### Exercise
Please print the full forum thread on a custom lexer and special characters word for word.

··· Document passage

Custom Lexer and Ascii chars

Topics: Developer Forum
Mar 24, 2015 at 12:40 PM
Edited Mar 24, 2015 at 12:51 PM
I'm having some problems with special characters like "▒" or "ñ"... If some ascii character is in a document the styles from that line and the following ones lost its correct format, i'm using the WPF example as base of my custom lexer... I hope someone can guide me to fix the problem.

Here a screenshot of the problem:
Mar 24, 2015 at 8:24 PM
I would surmise that the non-ASCII character requires more than a single byte to represent. For example, to represent a 'n' character in UTF-8 would be 0x6E. But to represent 'ñ' would be two bytes, 0xC3 and 0xB1. Thus, adding one of those characters might very well be throwing off your styling calculations.

This is a fundamental flaw (IMO) of the current ScintillaNET implementation. It doesn't account for Unicode characters. That's why I've started work on a rewrite which you can get an early preview of here:

To get what you want working in the current version of ScintillaNET you'll have to do the arithmetic yourself to make sure you're counting the correct number of "bytes", not "characters" when you're styling.

Mar 24, 2015 at 8:43 PM
Jacob is correct. The custom lexer code is written under the assumption that 1 character is 1 byte, but that assumption fails with multi-byte characters.
Mar 25, 2015 at 6:44 AM
I see... Any tip where to start to add the support for multi-byte characters in the current version of ScintillaNet? or is a better option to use your new version jacobslusser?
In your project description says that is not considered ready for general use, but i'm just making an editor for my personal usage and i don't want to consume too much time in its development...

Any advice?

······
··· Data provided

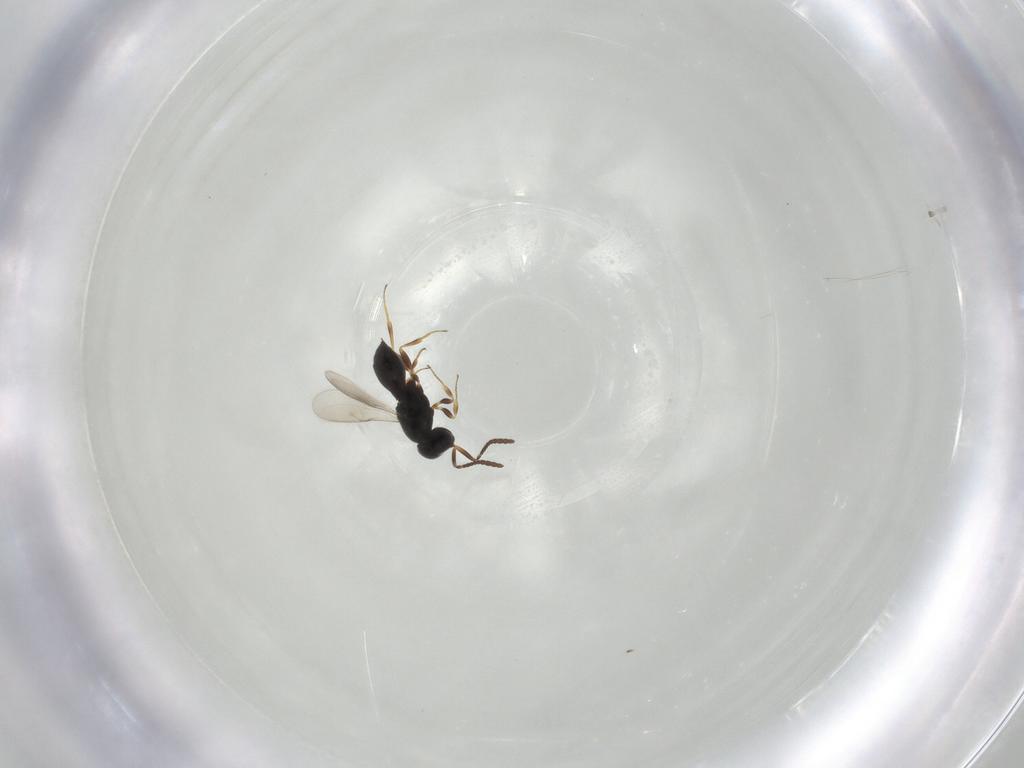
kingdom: Animalia
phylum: Arthropoda
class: Insecta
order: Hymenoptera
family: Scelionidae
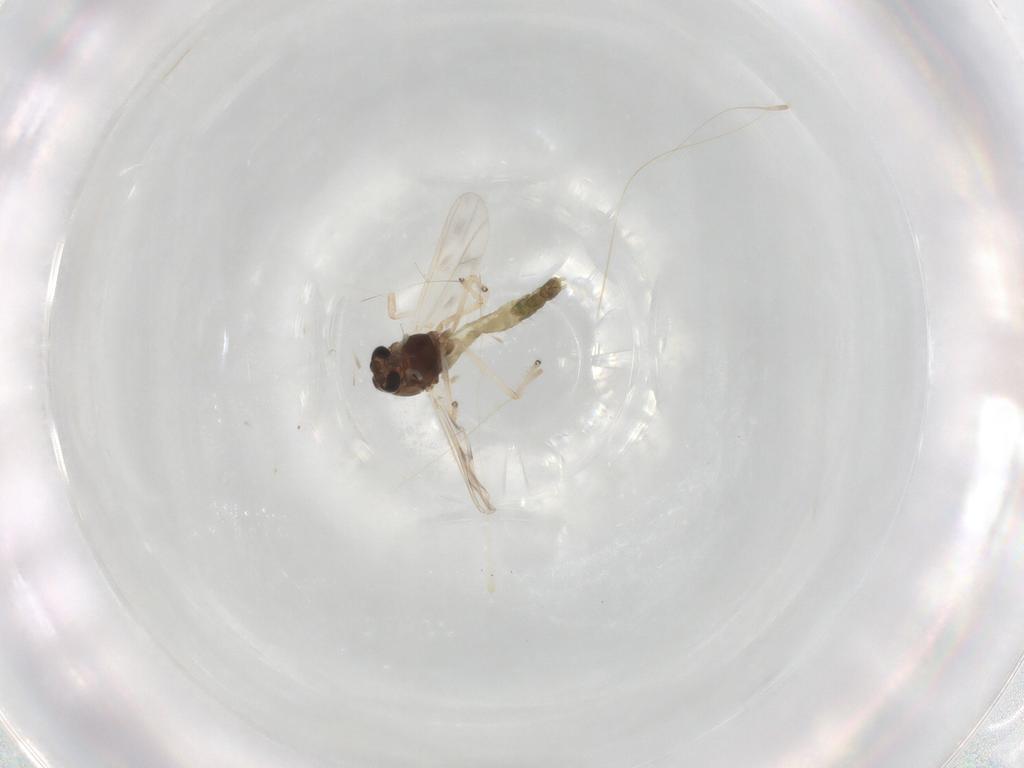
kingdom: Animalia
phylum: Arthropoda
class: Insecta
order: Diptera
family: Chironomidae
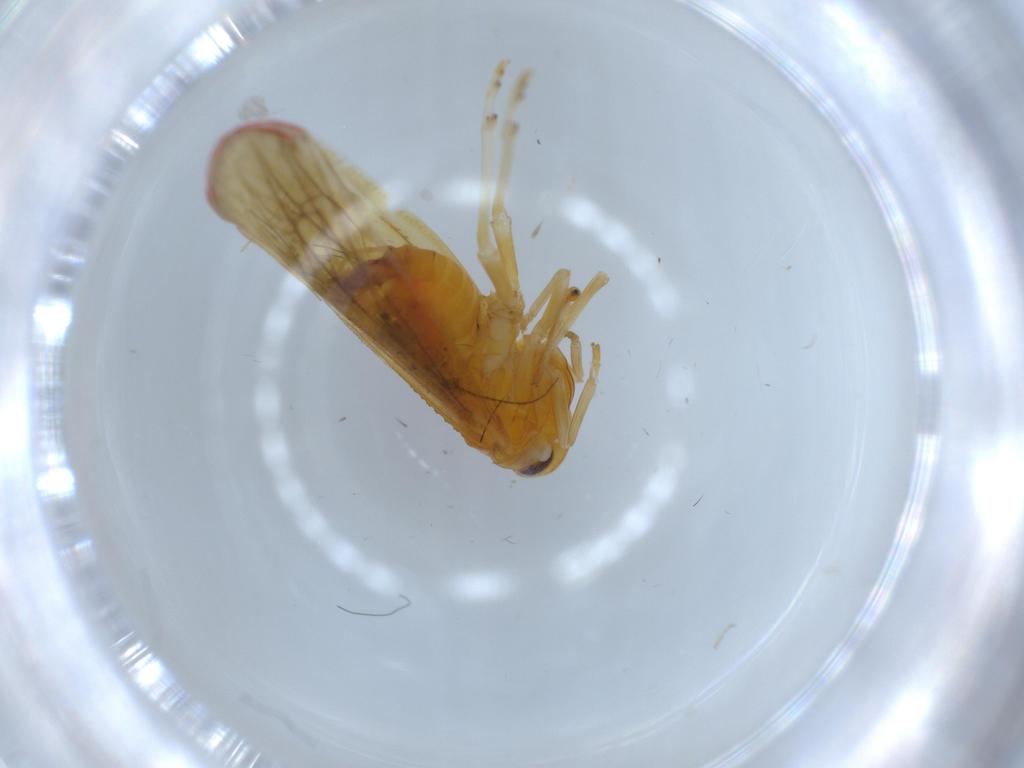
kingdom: Animalia
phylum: Arthropoda
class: Insecta
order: Hemiptera
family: Derbidae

······

### Completed task
Custom Lexer and Ascii chars

Topics: Developer Forum
Mar 24, 2015 at 12:40 PM
Edited Mar 24, 2015 at 12:51 PM
I'm having some problems with special characters like "▒" or "ñ"... If some ascii character is in a document the styles from that line and the following ones lost its correct format, i'm using the WPF example as base of my custom lexer... I hope someone can guide me to fix the problem.

Here a screenshot of the problem:
Mar 24, 2015 at 8:24 PM
I would surmise that the non-ASCII character requires more than a single byte to represent. For example, to represent a 'n' character in UTF-8 would be 0x6E. But to represent 'ñ' would be two bytes, 0xC3 and 0xB1. Thus, adding one of those characters might very well be throwing off your styling calculations.

This is a fundamental flaw (IMO) of the current ScintillaNET implementation. It doesn't account for Unicode characters. That's why I've started work on a rewrite which you can get an early preview of here:

To get what you want working in the current version of ScintillaNET you'll have to do the arithmetic yourself to make sure you're counting the correct number of "bytes", not "characters" when you're styling.

Mar 24, 2015 at 8:43 PM
Jacob is correct. The custom lexer code is written under the assumption that 1 character is 1 byte, but that assumption fails with multi-byte characters.
Mar 25, 2015 at 6:44 AM
I see... Any tip where to start to add the support for multi-byte characters in the current version of ScintillaNet? or is a better option to use your new version jacobslusser?
In your project description says that is not considered ready for general use, but i'm just making an editor for my personal usage and i don't want to consume too much time in its development...

Any advice?